Clike above image to view the demo video (light version)
In this folder, states_woeid.csv
, states.csv
, test.csv
and trends_data.csv
are data source files to help organize and analyze our data. combine.py
is the main python script that will run a web server of our app. fetch_live.py
is the file that we use to fetch live steeam data. fetch_trends.py
is the file that we use to fetch top-10 trends for each states. We didn't present this feature in presentation because of time, but we think it's an useful feature. To see the top trends, just hover the moust to a state. twitter_new.db
is the database we use to store our live streaming data. In order to see live streaming feature, you much run fetch_new.py
to stream data to the database. fetch_map.py
is the file we use to fetch live data to our twitter map database. We don't recommend run this when deploy our app locally as its file size will grow up really fast. twitrer_old.db
is the database we use for the twitter map. Note that the file on our AWS server is very large. This one is relatively small which contains less data.
cd into the folder and run:
python3 -m venv twitter_venv
to create a new python3 virtual environment
source twitter_venv/bin/activate
to activate the environment
pip3 install sqlite3
pip3 install tweet-preprocessor
pip3 install vaderSentiment
pip3 install dash dash-renderer dash-html-components dash-core-components plotly
pip3 install pandas
pip3 install datetime
pip3 install numpy
pip3 install unidecode
pip3 install time
To fetch data for live sentiment analysis, run:
python3 fetch_new.py
And it will run unless you ctrl+c
to stop it.
To fetch data for top-10 trends in each state, open another termimal window, get into the virtual environment as stated above, then run:
python3 fetch_trends.py
Note that this will automatically run every 5 minutes since twitter updates the geo trends data every 5 mintues.

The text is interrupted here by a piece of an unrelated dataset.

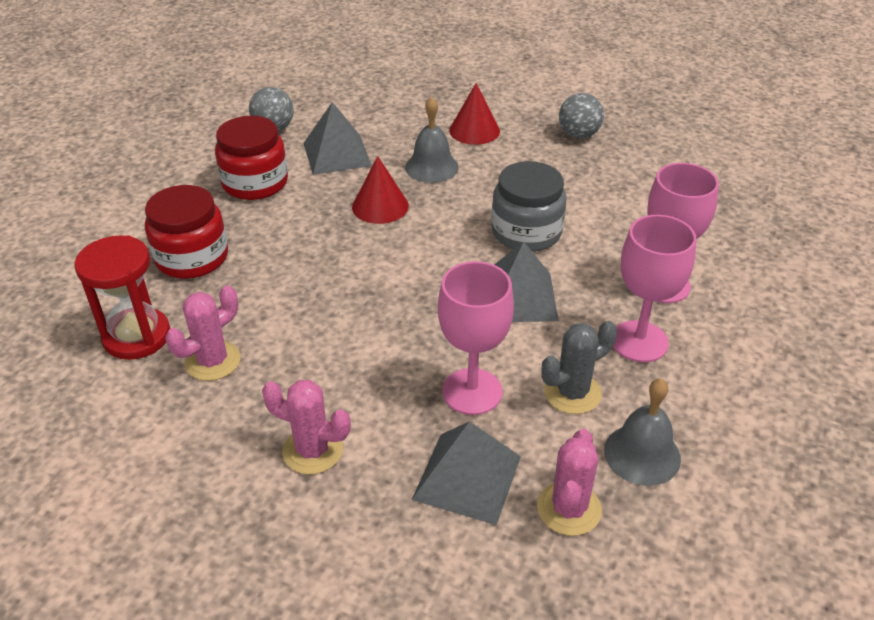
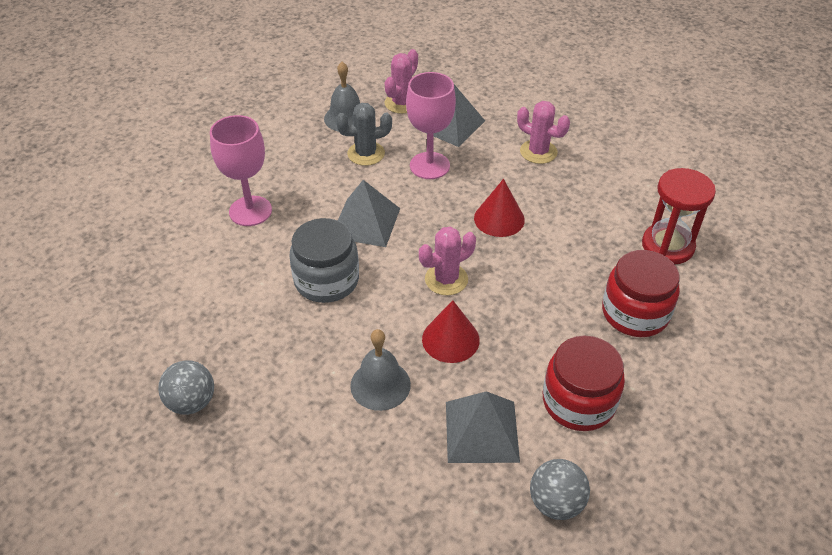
camera: 165 degrees left, 5 degrees up
pink cactus [166,285,240,381] -> pink cactus moved to [419,227,476,295]
red cone [449,83,500,145] -> red cone moved to [474,179,525,237]
pink goblet [613,215,696,362] -> none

To start local server and use the app, open another termimal window, get into the virtual environment as stated above, then run:
python3 combine.py
And a local web server should then be running at 127.0.0.1:8080
Note that you may get port already in use
error. In such case, you can open combine.py
with any text editor of your choice, go to the last line of code and type in the port you want to use.